Section 61 is straightforward and powerful,” said Rick A. Haskins-Garcia, Director of Law, Policy, and Tribal Justice at AKNWRC. “It adds two words to state law: ‘or tribal.’ Those two words recognize that Tribal governments are sovereign entities whose victim advocates deserve the same legal standing as advocates working for local governments or private organizations. Tribal advocates have been doing extraordinary work with limited resources and without legal protection. Now they have the tools they need. Survivors in Tribal communities can disclose safely. Advocates can document comprehensively. Cases can move forward. This is what partnership between Tribal and state systems looks like. It is not special treatment.

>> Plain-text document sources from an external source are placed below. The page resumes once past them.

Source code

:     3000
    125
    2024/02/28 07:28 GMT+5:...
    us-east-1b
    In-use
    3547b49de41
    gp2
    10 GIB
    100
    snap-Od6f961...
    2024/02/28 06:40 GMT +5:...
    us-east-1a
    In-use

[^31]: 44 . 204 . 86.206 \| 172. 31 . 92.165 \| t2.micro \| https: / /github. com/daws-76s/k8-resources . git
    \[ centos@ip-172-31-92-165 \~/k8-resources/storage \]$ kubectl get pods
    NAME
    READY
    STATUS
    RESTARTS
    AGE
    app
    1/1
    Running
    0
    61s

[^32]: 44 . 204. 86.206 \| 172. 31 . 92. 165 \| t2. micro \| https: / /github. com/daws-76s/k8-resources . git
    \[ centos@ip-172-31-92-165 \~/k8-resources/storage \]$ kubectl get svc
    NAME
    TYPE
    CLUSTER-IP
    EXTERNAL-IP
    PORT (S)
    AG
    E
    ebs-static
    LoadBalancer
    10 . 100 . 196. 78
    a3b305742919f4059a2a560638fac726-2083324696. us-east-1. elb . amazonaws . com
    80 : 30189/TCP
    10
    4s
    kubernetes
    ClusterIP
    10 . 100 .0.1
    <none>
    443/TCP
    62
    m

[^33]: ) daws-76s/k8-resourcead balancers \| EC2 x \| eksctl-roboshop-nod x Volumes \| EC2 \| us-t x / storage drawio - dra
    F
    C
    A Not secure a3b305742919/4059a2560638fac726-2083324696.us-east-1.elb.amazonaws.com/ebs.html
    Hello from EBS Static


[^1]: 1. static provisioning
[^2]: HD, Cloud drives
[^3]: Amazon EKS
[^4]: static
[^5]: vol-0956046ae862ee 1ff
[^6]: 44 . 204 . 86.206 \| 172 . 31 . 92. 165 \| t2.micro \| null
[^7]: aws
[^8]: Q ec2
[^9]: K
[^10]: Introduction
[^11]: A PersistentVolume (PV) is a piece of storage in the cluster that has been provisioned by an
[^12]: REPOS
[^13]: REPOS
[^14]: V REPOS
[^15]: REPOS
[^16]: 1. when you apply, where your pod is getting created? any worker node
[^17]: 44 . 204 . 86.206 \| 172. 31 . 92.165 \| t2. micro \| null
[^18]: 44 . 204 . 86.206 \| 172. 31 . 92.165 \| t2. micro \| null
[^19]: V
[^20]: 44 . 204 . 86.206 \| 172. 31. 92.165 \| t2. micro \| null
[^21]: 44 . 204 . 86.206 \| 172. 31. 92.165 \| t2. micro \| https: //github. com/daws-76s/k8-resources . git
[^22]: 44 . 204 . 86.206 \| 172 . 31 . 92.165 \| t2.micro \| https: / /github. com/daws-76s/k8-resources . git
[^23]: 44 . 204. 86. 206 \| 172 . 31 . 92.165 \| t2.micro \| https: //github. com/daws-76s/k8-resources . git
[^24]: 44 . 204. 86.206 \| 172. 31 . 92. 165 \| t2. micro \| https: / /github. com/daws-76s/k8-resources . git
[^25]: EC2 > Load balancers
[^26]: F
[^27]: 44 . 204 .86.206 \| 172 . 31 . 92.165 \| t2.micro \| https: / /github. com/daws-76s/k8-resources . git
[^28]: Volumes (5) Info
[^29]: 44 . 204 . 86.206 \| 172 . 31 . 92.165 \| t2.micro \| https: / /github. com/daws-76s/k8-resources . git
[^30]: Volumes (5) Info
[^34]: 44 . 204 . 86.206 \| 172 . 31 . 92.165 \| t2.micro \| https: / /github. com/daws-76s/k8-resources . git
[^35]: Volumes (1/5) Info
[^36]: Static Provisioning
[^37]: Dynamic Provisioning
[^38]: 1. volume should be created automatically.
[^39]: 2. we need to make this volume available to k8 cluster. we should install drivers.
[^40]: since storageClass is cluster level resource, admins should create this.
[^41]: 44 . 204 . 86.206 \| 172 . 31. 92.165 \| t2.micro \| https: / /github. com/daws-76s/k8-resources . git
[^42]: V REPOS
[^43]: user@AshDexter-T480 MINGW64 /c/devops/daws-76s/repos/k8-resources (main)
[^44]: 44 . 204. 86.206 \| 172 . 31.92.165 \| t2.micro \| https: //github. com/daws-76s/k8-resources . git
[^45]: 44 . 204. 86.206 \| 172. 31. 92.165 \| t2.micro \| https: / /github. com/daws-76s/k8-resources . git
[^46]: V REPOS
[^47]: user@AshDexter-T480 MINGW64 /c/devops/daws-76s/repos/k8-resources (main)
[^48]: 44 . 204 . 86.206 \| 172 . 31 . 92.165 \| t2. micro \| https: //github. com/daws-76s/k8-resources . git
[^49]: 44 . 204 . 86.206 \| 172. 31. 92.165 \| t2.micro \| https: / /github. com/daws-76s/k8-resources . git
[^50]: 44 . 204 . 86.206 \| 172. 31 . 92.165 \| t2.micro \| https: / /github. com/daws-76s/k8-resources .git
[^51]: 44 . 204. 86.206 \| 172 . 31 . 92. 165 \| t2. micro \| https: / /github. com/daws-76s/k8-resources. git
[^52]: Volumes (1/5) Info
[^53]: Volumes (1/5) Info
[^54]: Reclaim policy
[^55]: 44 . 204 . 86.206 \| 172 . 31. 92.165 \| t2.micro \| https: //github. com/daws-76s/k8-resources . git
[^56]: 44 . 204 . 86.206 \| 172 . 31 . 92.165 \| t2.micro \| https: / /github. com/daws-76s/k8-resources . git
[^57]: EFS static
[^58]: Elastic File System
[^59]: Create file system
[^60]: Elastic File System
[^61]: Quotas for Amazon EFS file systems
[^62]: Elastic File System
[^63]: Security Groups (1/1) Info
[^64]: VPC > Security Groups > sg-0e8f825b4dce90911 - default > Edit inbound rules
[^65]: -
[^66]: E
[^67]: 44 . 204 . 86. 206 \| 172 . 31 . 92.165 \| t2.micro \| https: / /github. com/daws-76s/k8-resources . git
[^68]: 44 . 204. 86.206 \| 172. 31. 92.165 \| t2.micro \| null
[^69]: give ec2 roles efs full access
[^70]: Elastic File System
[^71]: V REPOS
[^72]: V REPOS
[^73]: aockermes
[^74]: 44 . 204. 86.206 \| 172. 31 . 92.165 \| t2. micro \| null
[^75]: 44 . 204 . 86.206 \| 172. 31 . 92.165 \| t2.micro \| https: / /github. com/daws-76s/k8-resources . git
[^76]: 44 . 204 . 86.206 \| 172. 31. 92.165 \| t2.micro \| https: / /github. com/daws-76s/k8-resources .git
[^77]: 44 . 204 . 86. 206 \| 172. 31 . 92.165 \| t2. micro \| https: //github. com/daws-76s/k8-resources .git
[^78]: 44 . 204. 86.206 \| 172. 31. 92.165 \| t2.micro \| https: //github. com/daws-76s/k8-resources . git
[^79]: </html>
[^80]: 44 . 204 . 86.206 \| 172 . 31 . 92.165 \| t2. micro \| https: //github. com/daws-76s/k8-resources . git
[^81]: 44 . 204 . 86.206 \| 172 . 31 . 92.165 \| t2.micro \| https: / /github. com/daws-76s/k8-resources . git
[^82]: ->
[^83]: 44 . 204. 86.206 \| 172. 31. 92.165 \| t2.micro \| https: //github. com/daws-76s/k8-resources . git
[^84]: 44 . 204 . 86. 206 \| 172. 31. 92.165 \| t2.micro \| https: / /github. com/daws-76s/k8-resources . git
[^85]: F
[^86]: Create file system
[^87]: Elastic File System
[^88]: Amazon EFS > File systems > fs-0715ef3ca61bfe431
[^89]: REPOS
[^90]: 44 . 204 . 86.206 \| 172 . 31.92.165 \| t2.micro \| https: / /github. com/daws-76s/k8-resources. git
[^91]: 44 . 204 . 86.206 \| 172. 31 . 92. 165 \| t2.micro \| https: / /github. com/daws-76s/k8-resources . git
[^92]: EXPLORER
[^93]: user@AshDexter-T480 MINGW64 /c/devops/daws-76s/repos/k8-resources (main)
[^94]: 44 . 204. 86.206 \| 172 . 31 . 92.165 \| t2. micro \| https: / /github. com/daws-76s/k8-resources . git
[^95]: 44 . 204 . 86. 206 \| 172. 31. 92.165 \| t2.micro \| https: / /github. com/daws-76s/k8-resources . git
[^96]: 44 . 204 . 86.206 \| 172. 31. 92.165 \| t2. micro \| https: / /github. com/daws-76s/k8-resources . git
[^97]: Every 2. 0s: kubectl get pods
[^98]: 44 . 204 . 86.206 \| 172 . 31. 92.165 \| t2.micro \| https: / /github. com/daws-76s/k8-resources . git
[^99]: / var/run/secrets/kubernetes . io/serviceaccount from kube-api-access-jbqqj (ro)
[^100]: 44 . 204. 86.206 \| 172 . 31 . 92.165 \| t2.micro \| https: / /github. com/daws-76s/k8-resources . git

It is equal treatment.”

Under HB239, Section 61, confidential communications between survivors and advocates working for Tribal government victim counseling centers are now protected under Alaska law. Survivors can no longer have their disclosures subpoenaed by abusers’ attorneys or discovered in civil litigation, and Tribal advocates can document their work comprehensively without fear that detailed case notes could be used against their clients. The privilege protection applies to the same limited exceptions that protect communications with other victim counselors under Alaska law.

HB239 passed the Alaska Senate on May 19, 2026, by a vote of 20–0. The House approved Senate amendments and concurred on May 20, 2026, by a vote of 39–1. The Governor did not veto the bill within the 20-day deadline (excluding Sundays), and it automatically became law. The original Tribal advocate privilege amendment, HB 384, was incorporated into HB 239 during the legislative process.

HB239 also includes provisions addressing sexual assault kit tracking (HB62), enhanced penalties for crimes against 16 and 17-year-olds (HB101), healthcare professional accountability (HB242), victim address confidentiality (SB31), and AI-generated child sexual abuse material (SB247). Together, these provisions strengthen victim protections and public safety across Alaska.

About the Alaska Native Women’s Resource Center:

Organized in 2015, the Alaska Native Women’s Resource Center is a Tribal nonprofit organization dedicated to ending violence against women with Alaska’s 229 Tribes and allied organizations. AKNWRC board members are Alaska Native women raised in Alaska Native Villages and have 153 years of combined experience in Tribal governments, nonprofit management, domestic violence, and sexual assault advocacy (both individual crisis and systems), and grassroots social change advocacy at the local, statewide, regional, national, and international levels. AKNWRC’s philosophy is that violence against women is rooted in the colonization of Indigenous Nations.